In summary, two general explanations of Na+ reten-tion complicating cirrhosis have been offered. The over-flow mechanism of ascites formation in cirrhosis originally offered by Lieberman and Reynolds[721] envisions a volume-independent stimulus for renal Na+ retention. Possible mediators include adrenergic reflexes activated by hepatic sinusoidal hypertension and increased systemic concentrations of an unidentified antinatriuretic factor as a result of impaired liver metabolism. The underfilling theory, in contrast, postulates “effective” vascular volume depletion. According to the peripheral arterial vasodilation hypothesis, reduced SVR lowers blood pressure and activates arterial baroreceptors, initiating Na+ retention. The retained fluid extravasates from the hypertensive splanchnic circulation, preventing arterial repletion, and Na+ retention and ascites formation continues.

It is quite obvious that neither the underfilling nor the overflow theory can account exclusively for all the observed derangements in volume regulation in cirrhosis. Rather, it is possible that elements of the two concepts may occur simultaneously or sequentially in cirrhosis patients (see Fig. 12-10 ). Thus, sufficient evidence suggests that, early in cirrhosis, intrahepatic hypertension due to hepatic venous outflow block signals primary renal Na+ retention with consequent intravascular volume expansion. Whether, at this stage, underfilling of the arterial circuit consequent to vasodilatation also applies remains to be determined. Owing to expansion of the intrathoracic venous compartment at this stage, plasma ANF levels rise. The rise in ANP levels is sufficient to counterbalance the renal Na+ retaining forces; however, it does so at the expense of an expanded intravascular volume, with the potential for overflow ascites. The propensity for the accumulation of volume in the peritoneal compartment and the splanchnic bed results from altered intrahepatic hemodynamics. With progression of disease, there are disruptions of intrasinusoidal Starling forces and loss of volume from the vascular compartment into the peritoneal compartment. These events coupled with other factors such as portosystemic shunting, hypoalbuminemia, and vascular refractoriness to pressor hormones, lead to underfilling of the arterial circuit, without the necessity for measurable underfilling of the venous compartment.

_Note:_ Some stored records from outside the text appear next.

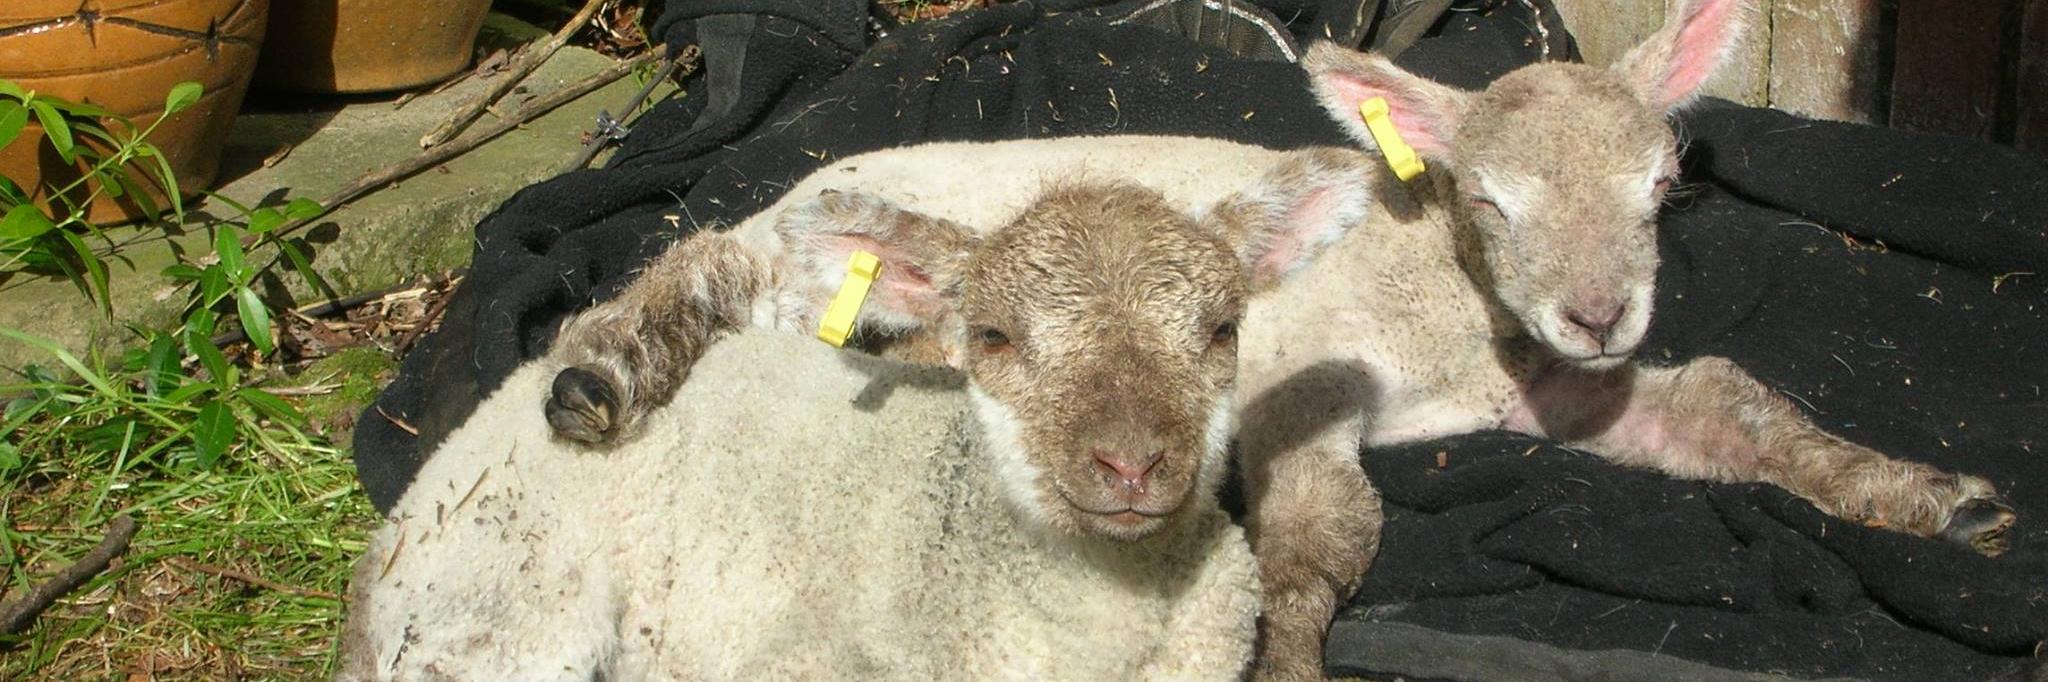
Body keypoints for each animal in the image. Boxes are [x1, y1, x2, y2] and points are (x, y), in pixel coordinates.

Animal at [534, 0, 2017, 678]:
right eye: (1492, 197)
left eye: (1660, 188)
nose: (1602, 312)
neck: (1443, 306)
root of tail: (807, 177)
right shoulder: (1301, 370)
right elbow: (1321, 533)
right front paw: (1290, 650)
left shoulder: (1552, 387)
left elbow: (1730, 403)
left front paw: (1934, 498)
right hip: (822, 249)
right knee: (705, 263)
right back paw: (596, 375)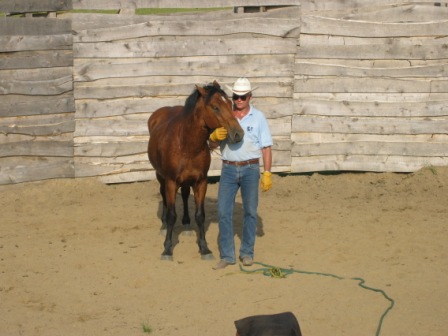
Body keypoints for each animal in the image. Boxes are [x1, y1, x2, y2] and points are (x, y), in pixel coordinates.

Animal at [149, 81, 243, 260]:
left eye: (230, 104)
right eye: (215, 107)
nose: (238, 134)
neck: (186, 144)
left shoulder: (201, 181)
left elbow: (200, 216)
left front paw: (204, 248)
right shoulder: (171, 181)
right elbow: (171, 215)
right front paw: (167, 248)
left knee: (185, 195)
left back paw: (186, 225)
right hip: (161, 176)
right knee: (164, 196)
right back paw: (163, 226)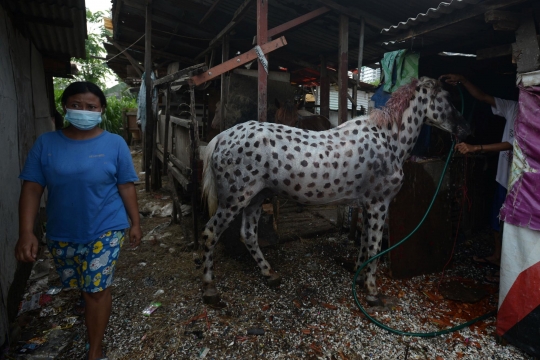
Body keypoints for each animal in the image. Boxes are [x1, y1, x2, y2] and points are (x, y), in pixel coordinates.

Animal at [200, 76, 470, 306]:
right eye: (447, 99)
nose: (466, 129)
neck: (387, 139)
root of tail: (221, 137)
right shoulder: (379, 204)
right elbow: (374, 247)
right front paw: (372, 292)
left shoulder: (367, 206)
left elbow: (364, 243)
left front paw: (359, 277)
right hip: (234, 200)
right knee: (210, 233)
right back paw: (210, 289)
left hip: (255, 198)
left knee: (248, 234)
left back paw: (269, 274)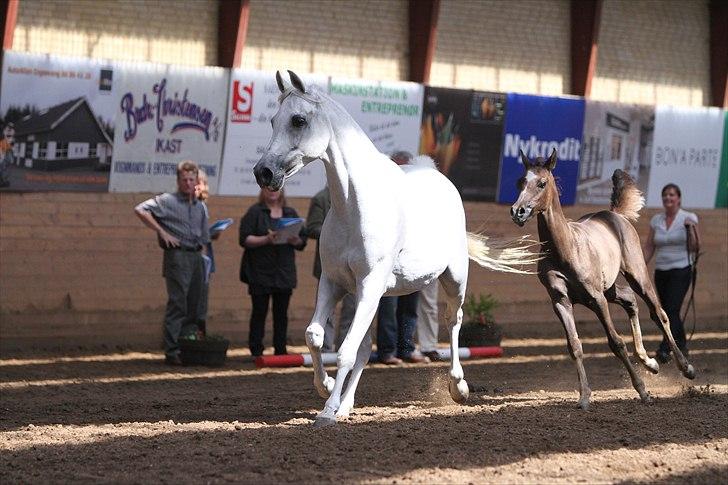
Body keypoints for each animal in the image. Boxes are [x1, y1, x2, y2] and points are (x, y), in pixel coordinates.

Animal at [255, 70, 536, 426]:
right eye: (273, 120)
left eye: (298, 120)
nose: (263, 172)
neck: (354, 204)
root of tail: (434, 171)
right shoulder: (336, 283)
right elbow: (316, 336)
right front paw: (327, 388)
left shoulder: (369, 284)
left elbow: (345, 351)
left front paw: (327, 411)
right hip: (374, 295)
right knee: (364, 347)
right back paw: (346, 405)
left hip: (454, 279)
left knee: (453, 320)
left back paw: (458, 386)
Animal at [510, 149, 696, 406]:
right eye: (520, 181)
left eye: (542, 183)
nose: (518, 211)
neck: (565, 249)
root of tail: (615, 215)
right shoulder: (561, 301)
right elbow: (574, 345)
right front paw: (584, 397)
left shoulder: (596, 298)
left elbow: (616, 342)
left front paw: (643, 391)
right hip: (610, 289)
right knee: (629, 299)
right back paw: (650, 362)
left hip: (636, 276)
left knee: (659, 314)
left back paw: (685, 367)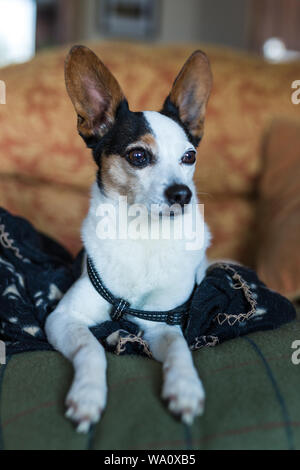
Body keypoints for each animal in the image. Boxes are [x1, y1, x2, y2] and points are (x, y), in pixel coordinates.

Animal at [45, 45, 213, 434]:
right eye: (138, 156)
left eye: (190, 157)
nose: (183, 194)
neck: (143, 235)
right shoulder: (64, 319)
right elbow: (91, 348)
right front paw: (88, 394)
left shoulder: (160, 324)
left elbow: (180, 349)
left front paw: (185, 387)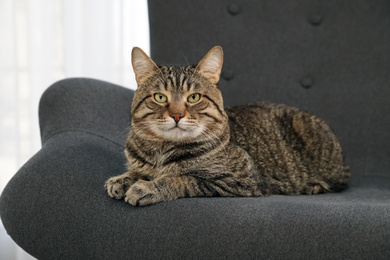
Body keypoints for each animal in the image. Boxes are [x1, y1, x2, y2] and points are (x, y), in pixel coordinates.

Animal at [103, 45, 350, 206]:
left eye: (194, 98)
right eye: (160, 97)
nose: (177, 115)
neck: (162, 152)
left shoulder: (240, 181)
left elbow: (182, 179)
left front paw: (147, 187)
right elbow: (138, 171)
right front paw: (123, 179)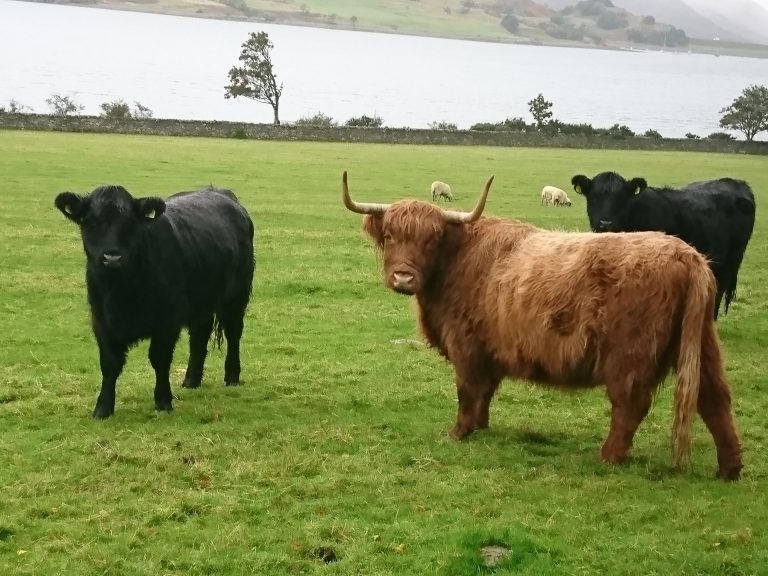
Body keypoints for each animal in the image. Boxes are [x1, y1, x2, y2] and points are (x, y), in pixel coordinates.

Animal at [52, 186, 255, 418]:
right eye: (90, 221)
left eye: (130, 223)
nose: (112, 258)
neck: (120, 292)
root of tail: (221, 192)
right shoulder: (101, 320)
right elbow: (110, 364)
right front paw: (102, 408)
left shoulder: (167, 322)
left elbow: (160, 360)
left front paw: (163, 401)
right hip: (200, 303)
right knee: (199, 337)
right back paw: (191, 381)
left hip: (236, 297)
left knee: (233, 334)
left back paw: (231, 377)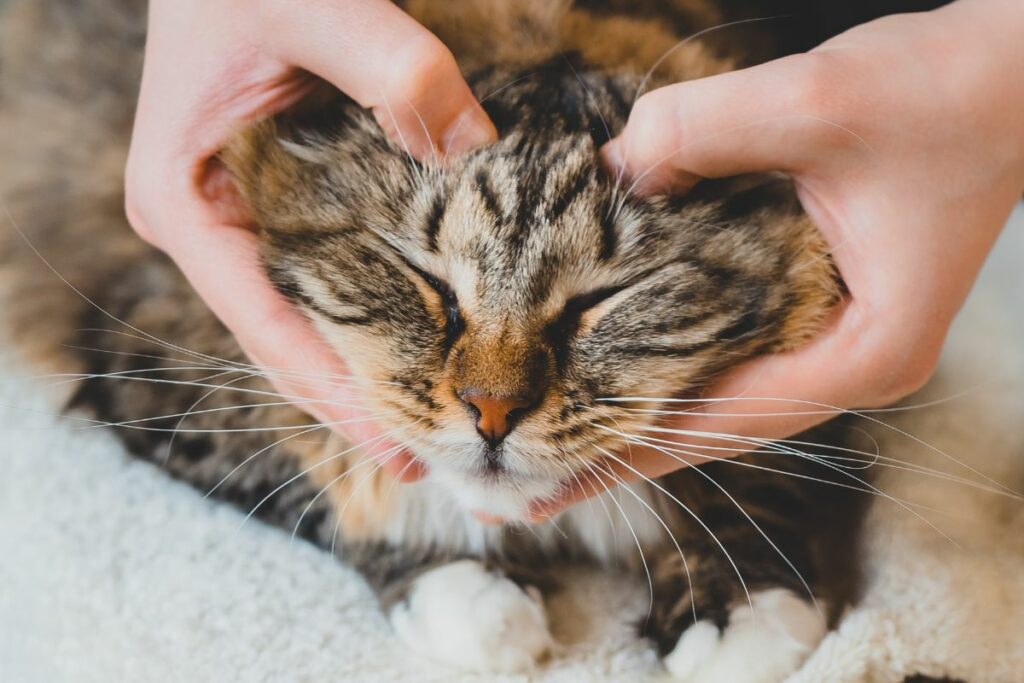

This underfilling of the circulation may attenuate further increases in ANP levels and promote the activation of antinatriuretic factors. Whether these antinatriuretic factors activated by underfilling are the same as or different from those that promote primary renal Na+ retention in early disease remains to be determined. At this later stage of disease, elevated levels of ANP may not be sufficient to counterbalance antinatriuretic influences.

It should be noted that, in early cirrhosis, salt retention is isotonic and accompanied by ECF expansion and normonatremia. However, with advancing cirrhosis, defective water excretion supervenes, resulting in hyponatremia, reflecting combined ECF and ICF space expansion. However, it is worth emphasizing that impaired water excretion and hyponatremia in cirrhotic patients with ascites is a marker of the severity of the same accompanying hemodynamic abnormalities that initiate Na+ retention and eventuate in hepatorenal failure. The pathogenesis is primarily related to nonosmotic stimuli for release of vasopressin acting together with additional factors such as impaired distal Na+ delivery. It was demonstrated that certain models of hepatic cirrhosis are associated with increased expression of both AQP II mRNA and AQP II immunoreactivity in the collecting duct. These changes in AQP II density may contribute to the positive water balance and hyponatremia in cirrhosis, although additional studies are needed to fully clarify this matter. The development of new aquaretic drugs that are very effective and the correction of the increased production of NO could provide new perspectives in the treatment of renal Na+ and water retention in cirrhosis.